---------- EXCERPTED TEXT

Webcam Object Detection with Mask R-CNN on Google Colab

Mask R-CNN algorithm in low light - thinks it sees a cat ¯\_(ツ)_/¯

There are plenty of approaches to do Object Detection. YOLO (You Only Look Once) is the algorithm of choice for many, because it passes the image through the Fully Convolutional Neural Network (FCNN) only once. This makes the inference fast. About 30 frames per second on a GPU.

Object bounding boxes predicted by YOLO (Joseph Redmon)

Another popular approach is the use of Region Proposal Network (RPN). RPN based algorithms have two components. First component gives proposals for Regions of Interests (RoI)… i.e. where in the image might be objects. The second component does the image classification task on these proposed regions. This approach is slower. Mask R-CNN is a framework by Facebook AI that makes use of RPN for object detection. Mask R-CNN can operate at about 5 frames per second on a GPU. We will use Mask R-CNN.

--------------------

WHAT THIS TASK INVOLVES:
In the object detection text, roughly how many frames per second can Mask R-CNN process on a GPU? Rely only on the object detection text.

---------- PROVIDED DATA

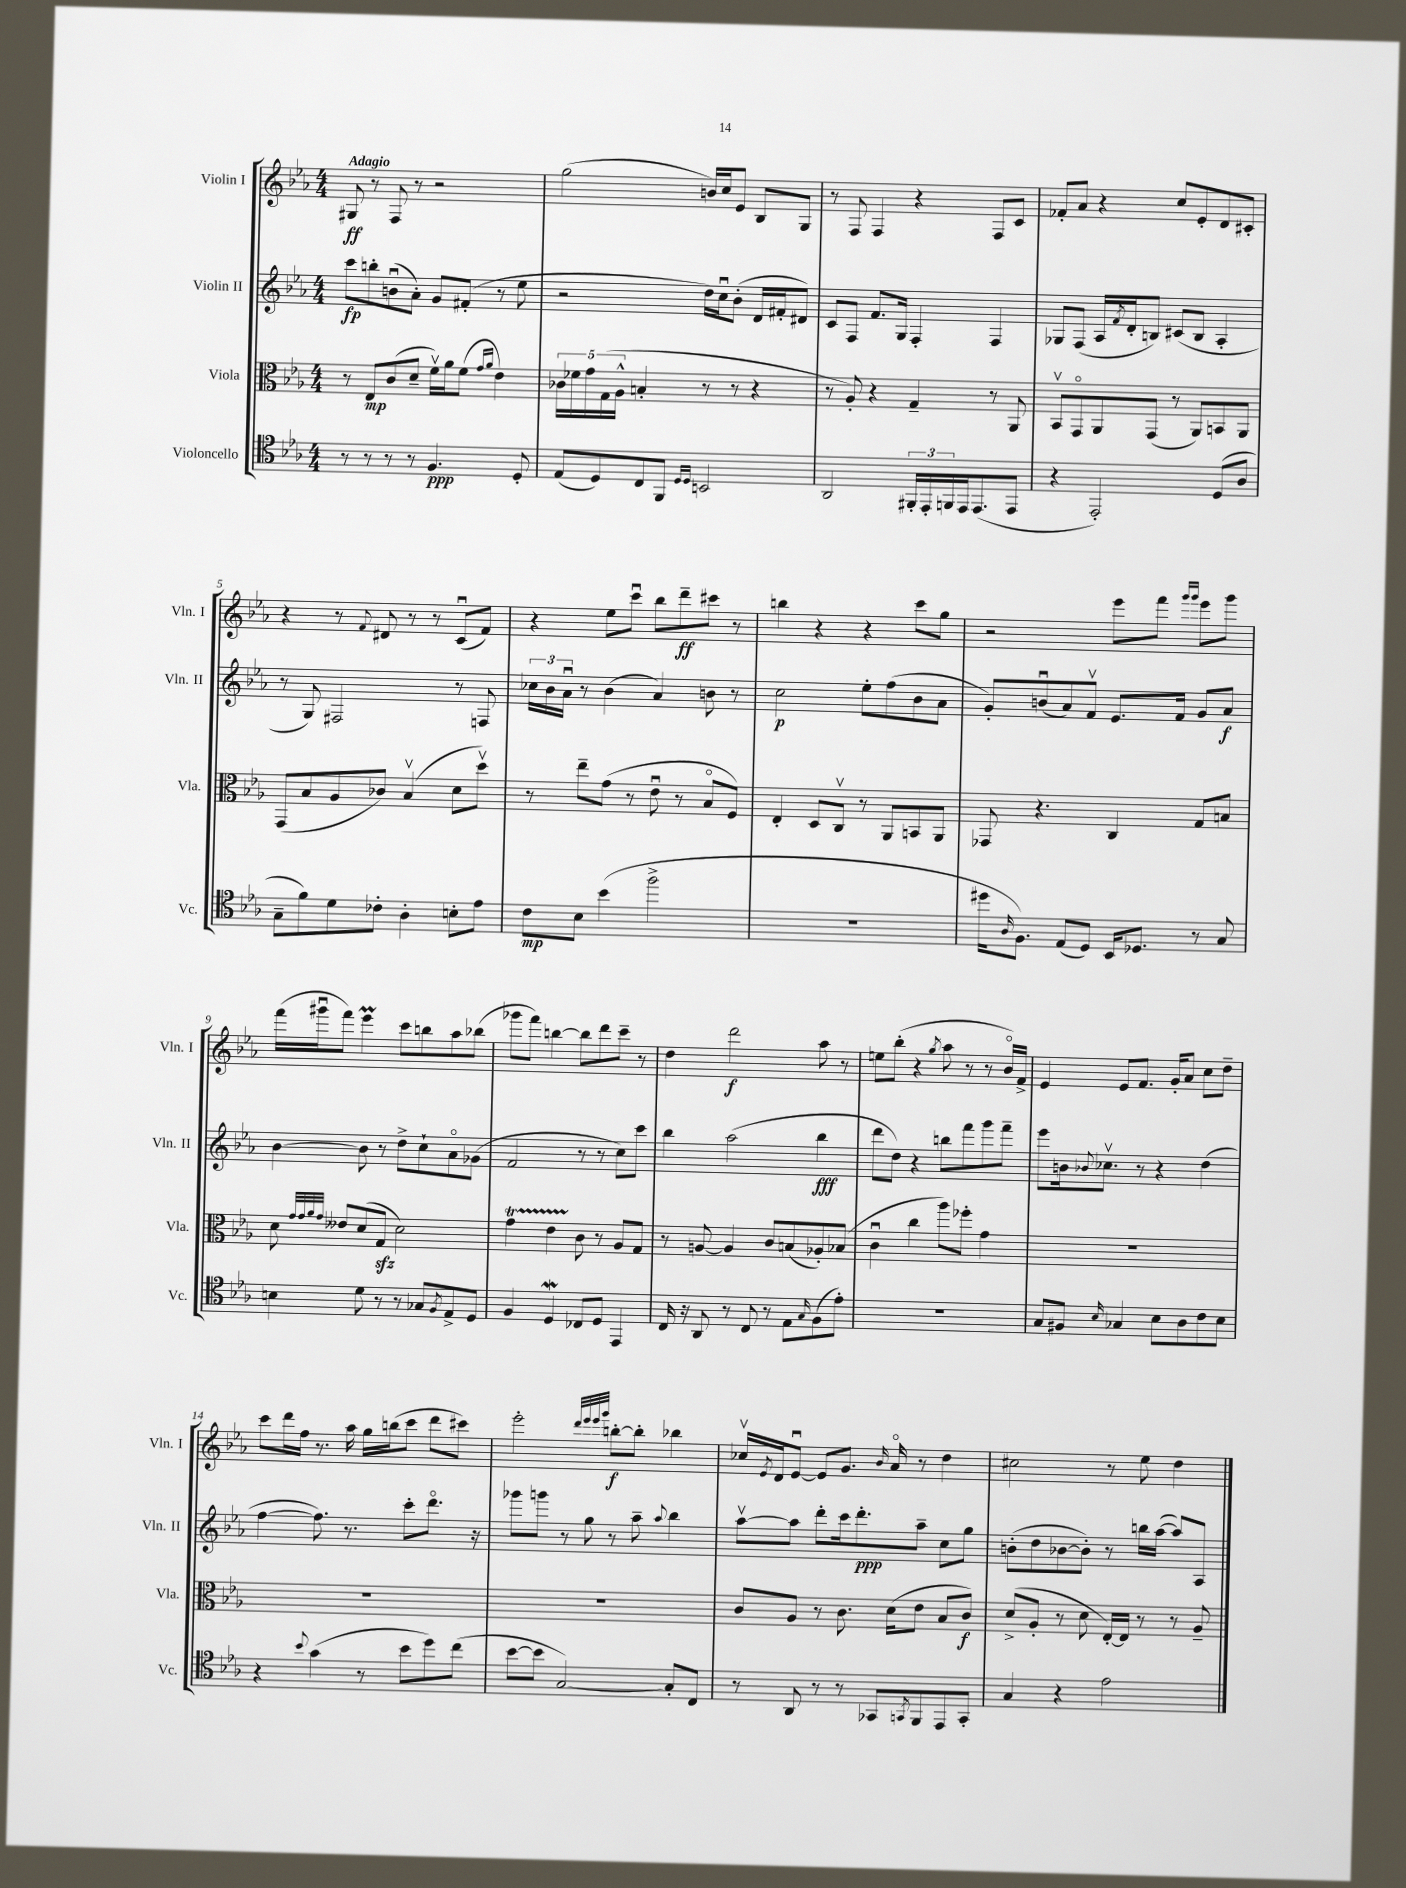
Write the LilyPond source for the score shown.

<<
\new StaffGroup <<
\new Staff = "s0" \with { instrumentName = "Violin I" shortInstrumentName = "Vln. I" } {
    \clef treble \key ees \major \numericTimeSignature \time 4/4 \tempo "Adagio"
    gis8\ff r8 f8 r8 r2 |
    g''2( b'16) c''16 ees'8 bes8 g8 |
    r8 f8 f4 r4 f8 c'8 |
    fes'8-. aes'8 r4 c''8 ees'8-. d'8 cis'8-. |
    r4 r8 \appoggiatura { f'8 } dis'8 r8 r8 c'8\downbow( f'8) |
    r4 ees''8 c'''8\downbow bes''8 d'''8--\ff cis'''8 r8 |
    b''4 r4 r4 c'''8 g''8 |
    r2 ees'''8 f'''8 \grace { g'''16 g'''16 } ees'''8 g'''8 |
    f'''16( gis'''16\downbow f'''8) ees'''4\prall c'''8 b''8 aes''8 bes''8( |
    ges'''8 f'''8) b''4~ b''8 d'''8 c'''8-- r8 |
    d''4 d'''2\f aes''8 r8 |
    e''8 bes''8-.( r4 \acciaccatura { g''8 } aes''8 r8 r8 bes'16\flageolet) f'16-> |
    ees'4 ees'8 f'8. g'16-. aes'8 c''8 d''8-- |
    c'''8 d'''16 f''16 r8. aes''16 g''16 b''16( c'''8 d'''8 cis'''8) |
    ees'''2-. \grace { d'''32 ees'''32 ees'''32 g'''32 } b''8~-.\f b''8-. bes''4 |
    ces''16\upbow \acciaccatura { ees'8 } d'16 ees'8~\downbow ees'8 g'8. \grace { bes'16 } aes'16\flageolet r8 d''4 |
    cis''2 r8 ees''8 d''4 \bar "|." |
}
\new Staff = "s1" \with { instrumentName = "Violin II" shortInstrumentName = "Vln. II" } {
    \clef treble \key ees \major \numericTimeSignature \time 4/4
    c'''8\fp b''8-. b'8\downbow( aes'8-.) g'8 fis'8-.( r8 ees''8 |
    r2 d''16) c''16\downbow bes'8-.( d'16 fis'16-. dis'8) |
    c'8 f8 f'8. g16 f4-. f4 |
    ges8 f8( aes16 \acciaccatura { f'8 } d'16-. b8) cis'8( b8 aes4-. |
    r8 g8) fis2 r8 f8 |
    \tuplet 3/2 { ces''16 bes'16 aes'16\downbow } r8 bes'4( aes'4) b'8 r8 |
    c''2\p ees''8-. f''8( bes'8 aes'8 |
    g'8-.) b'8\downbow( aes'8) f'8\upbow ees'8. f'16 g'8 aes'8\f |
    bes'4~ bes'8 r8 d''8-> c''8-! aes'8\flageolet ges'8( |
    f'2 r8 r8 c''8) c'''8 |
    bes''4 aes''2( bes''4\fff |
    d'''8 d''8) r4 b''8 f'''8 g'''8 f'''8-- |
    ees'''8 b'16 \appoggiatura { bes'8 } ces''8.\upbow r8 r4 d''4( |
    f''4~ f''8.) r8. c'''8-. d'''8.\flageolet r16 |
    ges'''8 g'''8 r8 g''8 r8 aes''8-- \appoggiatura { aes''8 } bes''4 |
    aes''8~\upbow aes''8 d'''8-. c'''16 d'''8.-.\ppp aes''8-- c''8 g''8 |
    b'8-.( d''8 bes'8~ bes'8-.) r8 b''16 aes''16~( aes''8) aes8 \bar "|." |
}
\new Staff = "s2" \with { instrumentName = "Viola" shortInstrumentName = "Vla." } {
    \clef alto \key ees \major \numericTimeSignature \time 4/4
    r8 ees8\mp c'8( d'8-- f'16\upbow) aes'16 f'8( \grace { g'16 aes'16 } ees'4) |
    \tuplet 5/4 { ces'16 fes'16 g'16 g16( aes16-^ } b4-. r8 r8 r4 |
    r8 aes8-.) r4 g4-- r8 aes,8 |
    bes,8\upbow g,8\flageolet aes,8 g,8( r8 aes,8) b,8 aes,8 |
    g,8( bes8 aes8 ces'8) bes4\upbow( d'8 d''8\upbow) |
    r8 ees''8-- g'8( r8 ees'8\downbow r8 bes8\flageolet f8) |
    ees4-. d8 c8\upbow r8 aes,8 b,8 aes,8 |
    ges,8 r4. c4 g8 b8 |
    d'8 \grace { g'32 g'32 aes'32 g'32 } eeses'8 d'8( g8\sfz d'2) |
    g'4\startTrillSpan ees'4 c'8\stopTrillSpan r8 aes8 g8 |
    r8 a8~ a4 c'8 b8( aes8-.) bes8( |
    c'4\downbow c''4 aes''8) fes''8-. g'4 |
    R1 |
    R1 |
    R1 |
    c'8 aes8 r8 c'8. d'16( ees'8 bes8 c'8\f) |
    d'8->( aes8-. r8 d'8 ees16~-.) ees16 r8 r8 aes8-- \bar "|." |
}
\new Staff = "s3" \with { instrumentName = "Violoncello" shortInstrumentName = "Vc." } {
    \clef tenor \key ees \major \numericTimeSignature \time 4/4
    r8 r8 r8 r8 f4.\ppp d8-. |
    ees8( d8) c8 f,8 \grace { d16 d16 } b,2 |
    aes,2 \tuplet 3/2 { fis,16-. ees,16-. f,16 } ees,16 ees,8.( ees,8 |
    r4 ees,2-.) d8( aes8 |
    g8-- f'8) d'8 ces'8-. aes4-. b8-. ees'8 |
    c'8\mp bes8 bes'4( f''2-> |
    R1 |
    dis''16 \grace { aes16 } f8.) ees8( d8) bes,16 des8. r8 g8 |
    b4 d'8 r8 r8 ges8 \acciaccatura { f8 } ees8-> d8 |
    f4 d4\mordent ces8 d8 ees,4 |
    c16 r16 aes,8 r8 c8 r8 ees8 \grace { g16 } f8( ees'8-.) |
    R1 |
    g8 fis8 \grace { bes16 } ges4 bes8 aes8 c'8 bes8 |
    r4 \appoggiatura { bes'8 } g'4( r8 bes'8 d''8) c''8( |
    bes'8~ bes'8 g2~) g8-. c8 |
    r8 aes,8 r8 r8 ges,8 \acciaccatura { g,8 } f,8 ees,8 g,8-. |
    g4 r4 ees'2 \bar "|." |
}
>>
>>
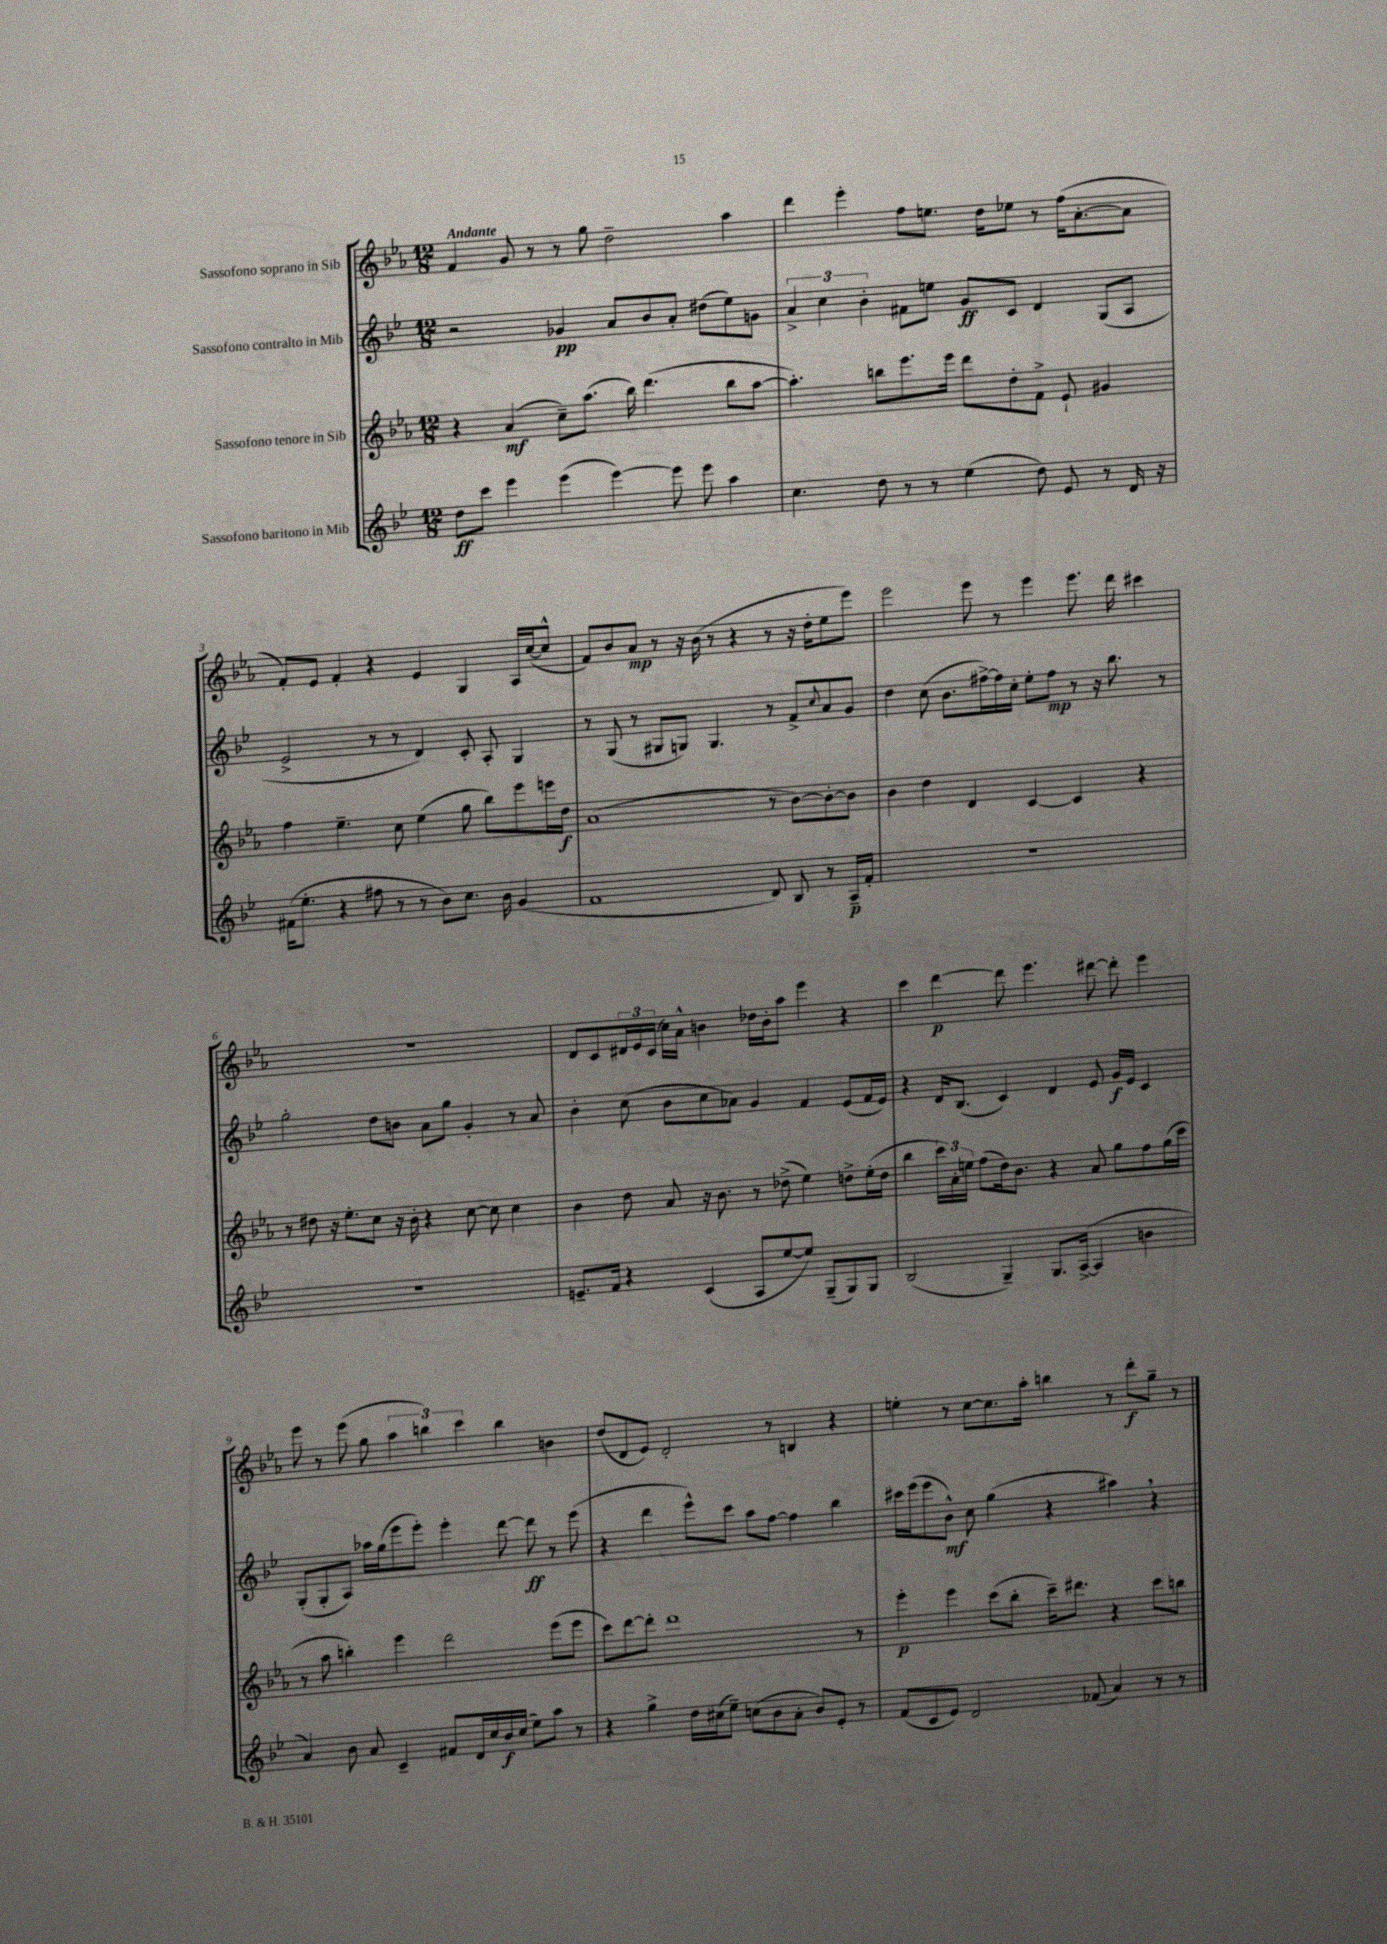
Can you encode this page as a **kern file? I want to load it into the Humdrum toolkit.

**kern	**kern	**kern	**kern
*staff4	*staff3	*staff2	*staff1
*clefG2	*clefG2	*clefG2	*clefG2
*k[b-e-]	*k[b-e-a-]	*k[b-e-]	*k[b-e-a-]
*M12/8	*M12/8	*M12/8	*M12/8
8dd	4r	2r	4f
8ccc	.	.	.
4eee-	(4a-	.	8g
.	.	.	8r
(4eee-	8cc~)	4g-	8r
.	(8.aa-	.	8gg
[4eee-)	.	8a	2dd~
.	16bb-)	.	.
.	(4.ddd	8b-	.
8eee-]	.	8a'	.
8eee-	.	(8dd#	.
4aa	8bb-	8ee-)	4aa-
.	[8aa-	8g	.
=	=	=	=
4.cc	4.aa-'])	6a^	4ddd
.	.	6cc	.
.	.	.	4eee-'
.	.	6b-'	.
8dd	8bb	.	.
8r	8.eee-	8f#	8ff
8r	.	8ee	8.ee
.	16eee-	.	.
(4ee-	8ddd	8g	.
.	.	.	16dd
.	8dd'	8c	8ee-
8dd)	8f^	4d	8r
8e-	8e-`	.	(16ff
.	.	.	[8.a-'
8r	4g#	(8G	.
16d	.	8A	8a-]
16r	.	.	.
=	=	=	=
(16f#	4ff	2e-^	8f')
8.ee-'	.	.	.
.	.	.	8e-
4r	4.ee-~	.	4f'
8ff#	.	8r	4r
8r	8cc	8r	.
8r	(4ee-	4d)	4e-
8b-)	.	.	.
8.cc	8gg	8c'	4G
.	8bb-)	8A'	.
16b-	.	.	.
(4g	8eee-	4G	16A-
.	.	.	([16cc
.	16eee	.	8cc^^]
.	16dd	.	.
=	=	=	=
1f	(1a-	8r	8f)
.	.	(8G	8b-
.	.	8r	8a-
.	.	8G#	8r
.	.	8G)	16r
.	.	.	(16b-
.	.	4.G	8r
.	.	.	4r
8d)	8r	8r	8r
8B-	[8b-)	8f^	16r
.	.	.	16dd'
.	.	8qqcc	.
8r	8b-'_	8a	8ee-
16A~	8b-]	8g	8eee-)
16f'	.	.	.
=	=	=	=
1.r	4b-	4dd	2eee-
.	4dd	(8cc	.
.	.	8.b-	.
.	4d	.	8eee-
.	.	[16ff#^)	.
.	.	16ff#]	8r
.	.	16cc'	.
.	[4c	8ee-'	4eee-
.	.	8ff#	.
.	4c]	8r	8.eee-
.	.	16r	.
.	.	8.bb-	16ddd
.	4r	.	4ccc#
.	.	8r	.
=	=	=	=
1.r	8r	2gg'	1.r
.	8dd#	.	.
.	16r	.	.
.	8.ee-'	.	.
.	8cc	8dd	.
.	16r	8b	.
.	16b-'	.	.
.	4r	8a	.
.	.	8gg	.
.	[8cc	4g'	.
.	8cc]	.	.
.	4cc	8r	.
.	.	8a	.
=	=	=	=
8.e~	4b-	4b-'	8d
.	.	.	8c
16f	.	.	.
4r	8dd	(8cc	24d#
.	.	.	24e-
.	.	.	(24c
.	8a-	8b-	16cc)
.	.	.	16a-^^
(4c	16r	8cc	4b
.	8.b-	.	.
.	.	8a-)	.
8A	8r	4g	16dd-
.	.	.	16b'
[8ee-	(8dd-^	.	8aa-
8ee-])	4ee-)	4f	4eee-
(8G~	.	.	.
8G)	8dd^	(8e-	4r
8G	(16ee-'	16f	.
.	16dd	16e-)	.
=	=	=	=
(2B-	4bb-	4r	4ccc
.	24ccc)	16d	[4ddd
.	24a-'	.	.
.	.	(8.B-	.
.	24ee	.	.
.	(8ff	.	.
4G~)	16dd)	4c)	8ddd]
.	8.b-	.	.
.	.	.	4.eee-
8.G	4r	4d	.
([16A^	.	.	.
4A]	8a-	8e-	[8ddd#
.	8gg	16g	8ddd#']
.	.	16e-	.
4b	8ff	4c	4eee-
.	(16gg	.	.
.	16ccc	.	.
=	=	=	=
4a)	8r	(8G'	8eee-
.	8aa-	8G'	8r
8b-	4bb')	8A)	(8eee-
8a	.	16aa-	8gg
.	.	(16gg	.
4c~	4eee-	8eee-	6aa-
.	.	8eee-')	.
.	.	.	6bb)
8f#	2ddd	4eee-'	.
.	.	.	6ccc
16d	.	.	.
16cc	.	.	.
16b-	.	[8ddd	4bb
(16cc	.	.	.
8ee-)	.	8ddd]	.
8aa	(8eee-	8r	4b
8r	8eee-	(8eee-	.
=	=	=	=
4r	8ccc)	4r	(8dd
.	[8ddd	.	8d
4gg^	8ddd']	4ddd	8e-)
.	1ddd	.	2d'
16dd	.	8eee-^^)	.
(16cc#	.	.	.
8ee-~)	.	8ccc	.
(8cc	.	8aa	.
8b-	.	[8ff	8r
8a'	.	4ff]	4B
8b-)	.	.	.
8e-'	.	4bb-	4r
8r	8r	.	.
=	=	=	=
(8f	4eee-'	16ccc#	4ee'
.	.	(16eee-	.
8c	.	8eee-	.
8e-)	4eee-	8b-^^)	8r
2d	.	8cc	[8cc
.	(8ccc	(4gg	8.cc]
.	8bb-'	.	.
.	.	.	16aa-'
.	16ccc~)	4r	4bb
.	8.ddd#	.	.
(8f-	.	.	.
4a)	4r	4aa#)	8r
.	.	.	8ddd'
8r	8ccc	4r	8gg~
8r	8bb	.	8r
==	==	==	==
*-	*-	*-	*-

--------------------

ANSWER IN FULL:
About 5 frames per second.